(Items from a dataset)
○ ○ ○ ○ ○

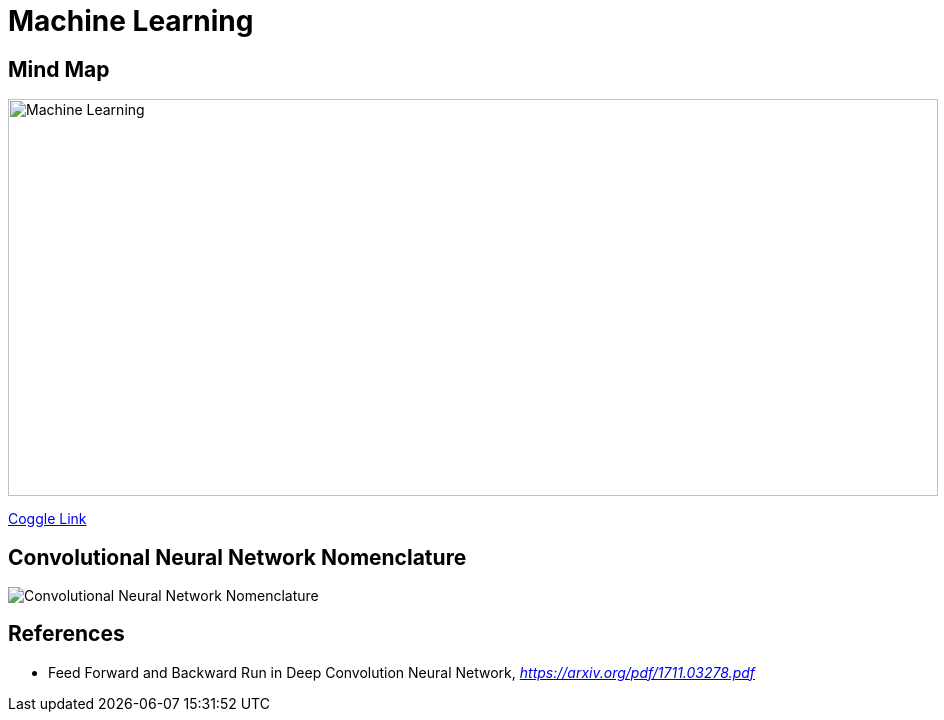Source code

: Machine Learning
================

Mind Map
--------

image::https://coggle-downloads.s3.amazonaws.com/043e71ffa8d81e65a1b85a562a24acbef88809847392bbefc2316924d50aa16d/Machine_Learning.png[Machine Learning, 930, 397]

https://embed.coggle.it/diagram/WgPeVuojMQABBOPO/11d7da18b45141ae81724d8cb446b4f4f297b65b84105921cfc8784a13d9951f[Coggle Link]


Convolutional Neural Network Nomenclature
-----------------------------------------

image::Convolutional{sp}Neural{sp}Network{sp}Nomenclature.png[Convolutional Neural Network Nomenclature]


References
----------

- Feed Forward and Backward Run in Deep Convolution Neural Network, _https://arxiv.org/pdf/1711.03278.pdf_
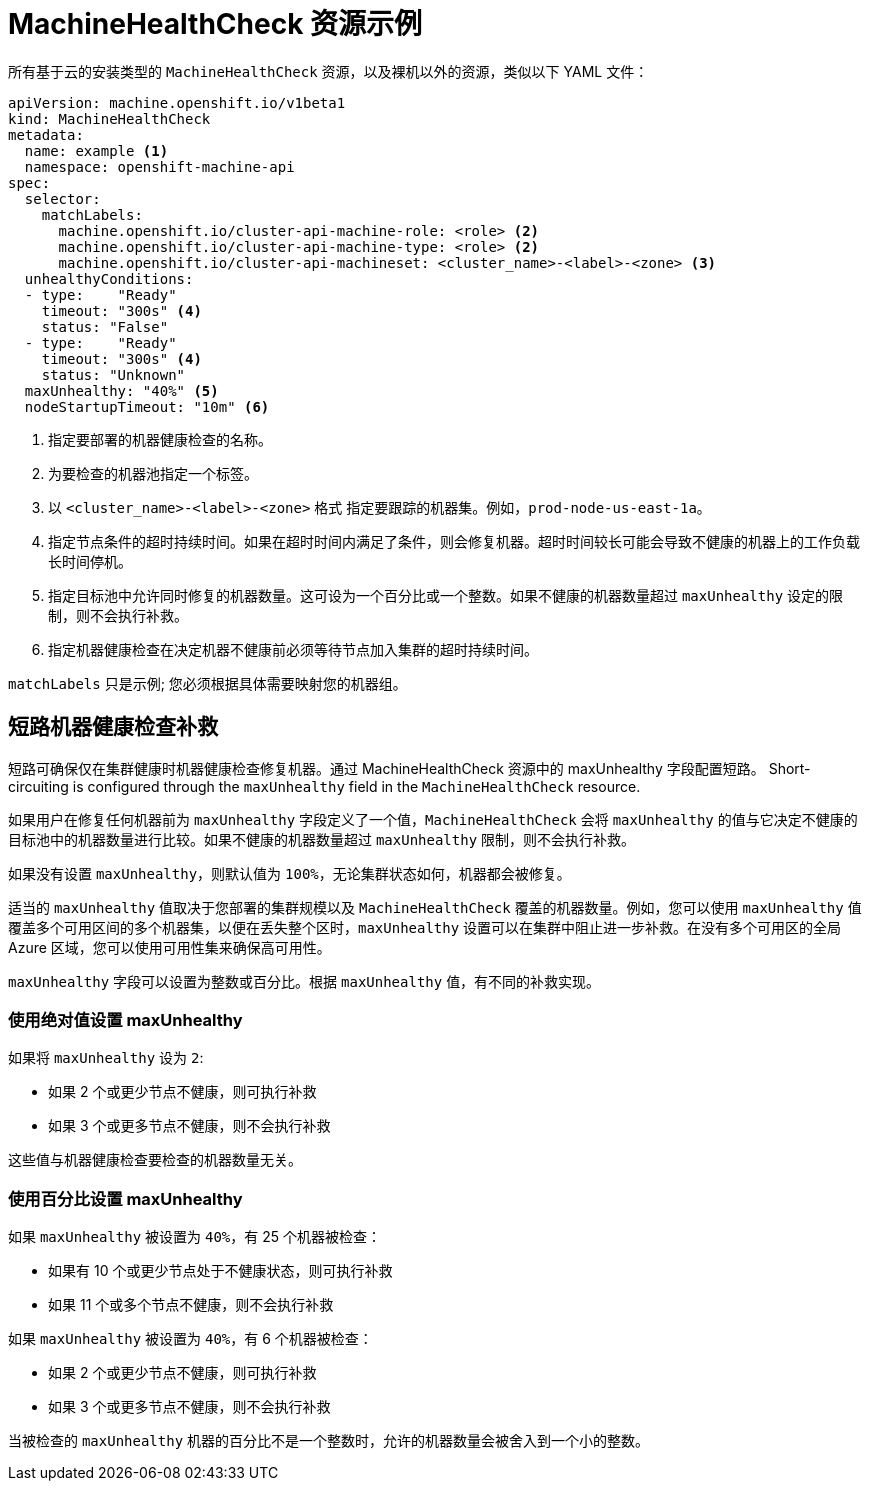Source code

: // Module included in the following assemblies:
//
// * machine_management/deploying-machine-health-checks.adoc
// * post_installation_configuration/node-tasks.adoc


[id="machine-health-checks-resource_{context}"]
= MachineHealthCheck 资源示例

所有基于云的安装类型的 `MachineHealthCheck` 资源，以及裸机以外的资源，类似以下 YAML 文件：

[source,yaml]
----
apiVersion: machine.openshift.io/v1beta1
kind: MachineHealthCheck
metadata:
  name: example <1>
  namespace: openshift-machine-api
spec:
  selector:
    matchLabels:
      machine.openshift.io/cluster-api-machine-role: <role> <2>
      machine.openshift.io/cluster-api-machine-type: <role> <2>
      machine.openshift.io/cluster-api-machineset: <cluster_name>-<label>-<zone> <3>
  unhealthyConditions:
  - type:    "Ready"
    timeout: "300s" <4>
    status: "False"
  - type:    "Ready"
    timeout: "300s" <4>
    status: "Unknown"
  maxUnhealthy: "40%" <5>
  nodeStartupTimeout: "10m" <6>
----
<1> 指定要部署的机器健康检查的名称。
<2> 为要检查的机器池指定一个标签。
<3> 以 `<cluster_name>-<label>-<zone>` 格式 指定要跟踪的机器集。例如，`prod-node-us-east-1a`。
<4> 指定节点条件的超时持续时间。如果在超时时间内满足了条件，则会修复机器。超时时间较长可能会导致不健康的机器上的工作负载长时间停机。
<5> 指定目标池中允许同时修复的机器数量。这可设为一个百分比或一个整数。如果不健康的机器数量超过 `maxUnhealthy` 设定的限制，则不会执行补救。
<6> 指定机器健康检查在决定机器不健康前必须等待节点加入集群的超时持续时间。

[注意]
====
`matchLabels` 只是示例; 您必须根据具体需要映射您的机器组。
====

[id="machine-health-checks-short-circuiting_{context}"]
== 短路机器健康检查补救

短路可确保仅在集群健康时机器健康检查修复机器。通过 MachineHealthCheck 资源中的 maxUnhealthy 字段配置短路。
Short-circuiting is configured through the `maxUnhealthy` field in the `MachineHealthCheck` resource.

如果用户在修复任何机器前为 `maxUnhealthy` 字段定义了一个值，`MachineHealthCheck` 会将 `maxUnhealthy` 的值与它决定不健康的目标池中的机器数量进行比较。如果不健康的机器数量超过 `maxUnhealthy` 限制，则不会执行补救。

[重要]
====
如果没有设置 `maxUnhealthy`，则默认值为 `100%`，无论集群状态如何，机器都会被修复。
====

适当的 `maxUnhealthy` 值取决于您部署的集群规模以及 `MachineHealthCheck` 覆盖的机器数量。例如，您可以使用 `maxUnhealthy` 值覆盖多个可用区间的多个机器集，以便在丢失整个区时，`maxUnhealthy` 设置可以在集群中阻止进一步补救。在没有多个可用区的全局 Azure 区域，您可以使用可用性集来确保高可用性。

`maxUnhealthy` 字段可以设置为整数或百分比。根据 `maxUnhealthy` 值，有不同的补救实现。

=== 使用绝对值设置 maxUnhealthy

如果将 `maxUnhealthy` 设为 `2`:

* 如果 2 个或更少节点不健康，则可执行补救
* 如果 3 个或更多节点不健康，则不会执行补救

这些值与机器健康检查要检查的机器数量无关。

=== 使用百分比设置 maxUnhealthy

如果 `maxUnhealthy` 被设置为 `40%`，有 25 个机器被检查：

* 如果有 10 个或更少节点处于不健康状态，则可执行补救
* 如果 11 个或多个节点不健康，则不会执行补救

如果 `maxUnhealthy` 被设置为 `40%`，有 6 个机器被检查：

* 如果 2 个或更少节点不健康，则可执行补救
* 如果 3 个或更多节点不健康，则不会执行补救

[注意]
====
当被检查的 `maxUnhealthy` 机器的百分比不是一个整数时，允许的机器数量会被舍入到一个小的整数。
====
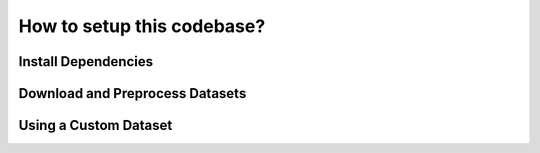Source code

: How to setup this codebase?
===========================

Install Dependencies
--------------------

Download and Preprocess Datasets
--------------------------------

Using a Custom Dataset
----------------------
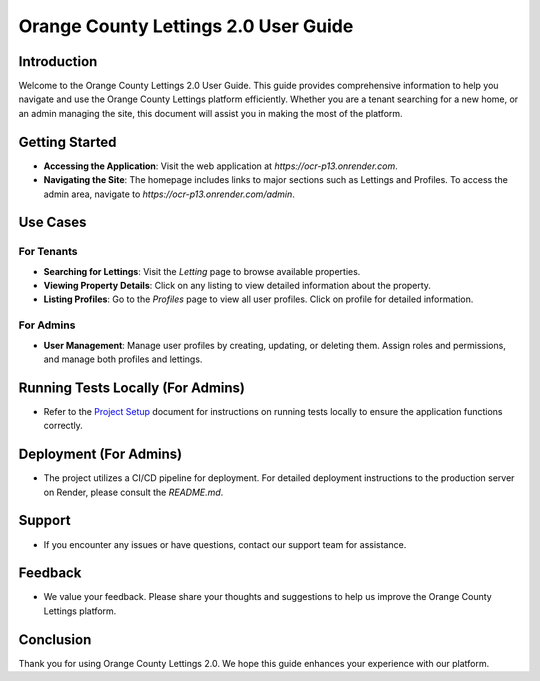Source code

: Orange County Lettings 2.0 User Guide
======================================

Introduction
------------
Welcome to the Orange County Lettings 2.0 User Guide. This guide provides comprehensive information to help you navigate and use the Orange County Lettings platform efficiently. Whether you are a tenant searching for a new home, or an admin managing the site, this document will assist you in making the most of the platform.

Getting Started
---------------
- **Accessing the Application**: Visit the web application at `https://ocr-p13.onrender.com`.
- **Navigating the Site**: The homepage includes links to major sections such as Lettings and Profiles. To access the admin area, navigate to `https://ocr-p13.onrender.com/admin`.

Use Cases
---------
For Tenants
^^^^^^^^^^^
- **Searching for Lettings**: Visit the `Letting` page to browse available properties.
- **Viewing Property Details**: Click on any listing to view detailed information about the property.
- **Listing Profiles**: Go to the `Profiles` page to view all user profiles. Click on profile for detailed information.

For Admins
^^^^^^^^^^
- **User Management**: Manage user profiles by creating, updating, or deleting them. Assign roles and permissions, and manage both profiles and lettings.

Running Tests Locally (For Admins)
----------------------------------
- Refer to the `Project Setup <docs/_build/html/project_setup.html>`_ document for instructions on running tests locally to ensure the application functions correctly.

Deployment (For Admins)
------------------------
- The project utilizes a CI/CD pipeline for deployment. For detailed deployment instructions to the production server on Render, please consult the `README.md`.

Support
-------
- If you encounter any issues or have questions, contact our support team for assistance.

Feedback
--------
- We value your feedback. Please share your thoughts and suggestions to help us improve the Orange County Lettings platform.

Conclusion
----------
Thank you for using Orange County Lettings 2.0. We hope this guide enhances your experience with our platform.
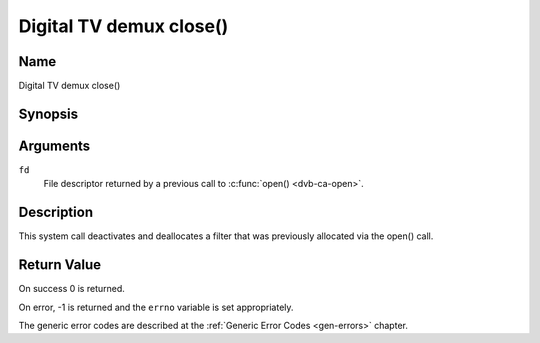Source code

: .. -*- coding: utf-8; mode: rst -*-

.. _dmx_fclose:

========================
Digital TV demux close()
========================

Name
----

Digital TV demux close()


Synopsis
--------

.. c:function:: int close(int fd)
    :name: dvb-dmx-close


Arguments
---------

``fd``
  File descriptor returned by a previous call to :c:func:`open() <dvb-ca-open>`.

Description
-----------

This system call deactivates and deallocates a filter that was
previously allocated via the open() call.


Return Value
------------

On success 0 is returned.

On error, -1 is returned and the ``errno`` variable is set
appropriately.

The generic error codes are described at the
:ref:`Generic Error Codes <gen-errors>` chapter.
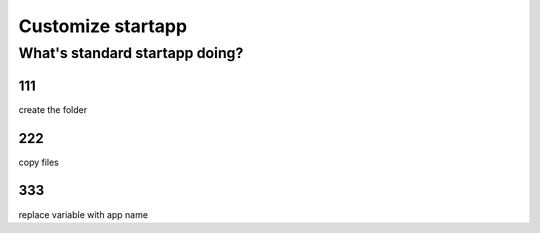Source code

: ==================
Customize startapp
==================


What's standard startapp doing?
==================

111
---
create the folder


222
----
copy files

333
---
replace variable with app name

○ ○ ○ ○ ○

- **What to produce**: All of the data is to be returned exactly, with no pictures included.

- **Your solution**:
Source code

: Machine Learning
================

Mind Map
--------

image::https://coggle-downloads.s3.amazonaws.com/043e71ffa8d81e65a1b85a562a24acbef88809847392bbefc2316924d50aa16d/Machine_Learning.png[Machine Learning, 930, 397]

https://embed.coggle.it/diagram/WgPeVuojMQABBOPO/11d7da18b45141ae81724d8cb446b4f4f297b65b84105921cfc8784a13d9951f[Coggle Link]


Convolutional Neural Network Nomenclature
-----------------------------------------

image::Convolutional{sp}Neural{sp}Network{sp}Nomenclature.png[Convolutional Neural Network Nomenclature]


References
----------

- Feed Forward and Backward Run in Deep Convolution Neural Network, _https://arxiv.org/pdf/1711.03278.pdf_
Source code

: // Module included in the following assemblies:
//
// * machine_management/deploying-machine-health-checks.adoc
// * post_installation_configuration/node-tasks.adoc


[id="machine-health-checks-resource_{context}"]
= MachineHealthCheck 资源示例

所有基于云的安装类型的 `MachineHealthCheck` 资源，以及裸机以外的资源，类似以下 YAML 文件：

[source,yaml]
----
apiVersion: machine.openshift.io/v1beta1
kind: MachineHealthCheck
metadata:
  name: example <1>
  namespace: openshift-machine-api
spec:
  selector:
    matchLabels:
      machine.openshift.io/cluster-api-machine-role: <role> <2>
      machine.openshift.io/cluster-api-machine-type: <role> <2>
      machine.openshift.io/cluster-api-machineset: <cluster_name>-<label>-<zone> <3>
  unhealthyConditions:
  - type:    "Ready"
    timeout: "300s" <4>
    status: "False"
  - type:    "Ready"
    timeout: "300s" <4>
    status: "Unknown"
  maxUnhealthy: "40%" <5>
  nodeStartupTimeout: "10m" <6>
----
<1> 指定要部署的机器健康检查的名称。
<2> 为要检查的机器池指定一个标签。
<3> 以 `<cluster_name>-<label>-<zone>` 格式 指定要跟踪的机器集。例如，`prod-node-us-east-1a`。
<4> 指定节点条件的超时持续时间。如果在超时时间内满足了条件，则会修复机器。超时时间较长可能会导致不健康的机器上的工作负载长时间停机。
<5> 指定目标池中允许同时修复的机器数量。这可设为一个百分比或一个整数。如果不健康的机器数量超过 `maxUnhealthy` 设定的限制，则不会执行补救。
<6> 指定机器健康检查在决定机器不健康前必须等待节点加入集群的超时持续时间。

[注意]
====
`matchLabels` 只是示例; 您必须根据具体需要映射您的机器组。
====

[id="machine-health-checks-short-circuiting_{context}"]
== 短路机器健康检查补救

短路可确保仅在集群健康时机器健康检查修复机器。通过 MachineHealthCheck 资源中的 maxUnhealthy 字段配置短路。
Short-circuiting is configured through the `maxUnhealthy` field in the `MachineHealthCheck` resource.

如果用户在修复任何机器前为 `maxUnhealthy` 字段定义了一个值，`MachineHealthCheck` 会将 `maxUnhealthy` 的值与它决定不健康的目标池中的机器数量进行比较。如果不健康的机器数量超过 `maxUnhealthy` 限制，则不会执行补救。

[重要]
====
如果没有设置 `maxUnhealthy`，则默认值为 `100%`，无论集群状态如何，机器都会被修复。
====

适当的 `maxUnhealthy` 值取决于您部署的集群规模以及 `MachineHealthCheck` 覆盖的机器数量。例如，您可以使用 `maxUnhealthy` 值覆盖多个可用区间的多个机器集，以便在丢失整个区时，`maxUnhealthy` 设置可以在集群中阻止进一步补救。在没有多个可用区的全局 Azure 区域，您可以使用可用性集来确保高可用性。

`maxUnhealthy` 字段可以设置为整数或百分比。根据 `maxUnhealthy` 值，有不同的补救实现。

=== 使用绝对值设置 maxUnhealthy

如果将 `maxUnhealthy` 设为 `2`:

* 如果 2 个或更少节点不健康，则可执行补救
* 如果 3 个或更多节点不健康，则不会执行补救

这些值与机器健康检查要检查的机器数量无关。

=== 使用百分比设置 maxUnhealthy

如果 `maxUnhealthy` 被设置为 `40%`，有 25 个机器被检查：

* 如果有 10 个或更少节点处于不健康状态，则可执行补救
* 如果 11 个或多个节点不健康，则不会执行补救

如果 `maxUnhealthy` 被设置为 `40%`，有 6 个机器被检查：

* 如果 2 个或更少节点不健康，则可执行补救
* 如果 3 个或更多节点不健康，则不会执行补救

[注意]
====
当被检查的 `maxUnhealthy` 机器的百分比不是一个整数时，允许的机器数量会被舍入到一个小的整数。
====
Source code

: How to setup this codebase?
===========================

Install Dependencies
--------------------

Download and Preprocess Datasets
--------------------------------

Using a Custom Dataset
----------------------
Source code

: Orange County Lettings 2.0 User Guide
======================================

Introduction
------------
Welcome to the Orange County Lettings 2.0 User Guide. This guide provides comprehensive information to help you navigate and use the Orange County Lettings platform efficiently. Whether you are a tenant searching for a new home, or an admin managing the site, this document will assist you in making the most of the platform.

Getting Started
---------------
- **Accessing the Application**: Visit the web application at `https://ocr-p13.onrender.com`.
- **Navigating the Site**: The homepage includes links to major sections such as Lettings and Profiles. To access the admin area, navigate to `https://ocr-p13.onrender.com/admin`.

Use Cases
---------
For Tenants
^^^^^^^^^^^
- **Searching for Lettings**: Visit the `Letting` page to browse available properties.
- **Viewing Property Details**: Click on any listing to view detailed information about the property.
- **Listing Profiles**: Go to the `Profiles` page to view all user profiles. Click on profile for detailed information.

For Admins
^^^^^^^^^^
- **User Management**: Manage user profiles by creating, updating, or deleting them. Assign roles and permissions, and manage both profiles and lettings.

Running Tests Locally (For Admins)
----------------------------------
- Refer to the `Project Setup <docs/_build/html/project_setup.html>`_ document for instructions on running tests locally to ensure the application functions correctly.

Deployment (For Admins)
------------------------
- The project utilizes a CI/CD pipeline for deployment. For detailed deployment instructions to the production server on Render, please consult the `README.md`.

Support
-------
- If you encounter any issues or have questions, contact our support team for assistance.

Feedback
--------
- We value your feedback. Please share your thoughts and suggestions to help us improve the Orange County Lettings platform.

Conclusion
----------
Thank you for using Orange County Lettings 2.0. We hope this guide enhances your experience with our platform.
Source code

: .. -*- coding: utf-8; mode: rst -*-

.. _dmx_fclose:

========================
Digital TV demux close()
========================

Name
----

Digital TV demux close()


Synopsis
--------

.. c:function:: int close(int fd)
    :name: dvb-dmx-close


Arguments
---------

``fd``
  File descriptor returned by a previous call to :c:func:`open() <dvb-ca-open>`.

Description
-----------

This system call deactivates and deallocates a filter that was
previously allocated via the open() call.


Return Value
------------

On success 0 is returned.

On error, -1 is returned and the ``errno`` variable is set
appropriately.

The generic error codes are described at the
:ref:`Generic Error Codes <gen-errors>` chapter.
Source code

: ==================
Customize startapp
==================


What's standard startapp doing?
==================

111
---
create the folder


222
----
copy files

333
---
replace variable with app name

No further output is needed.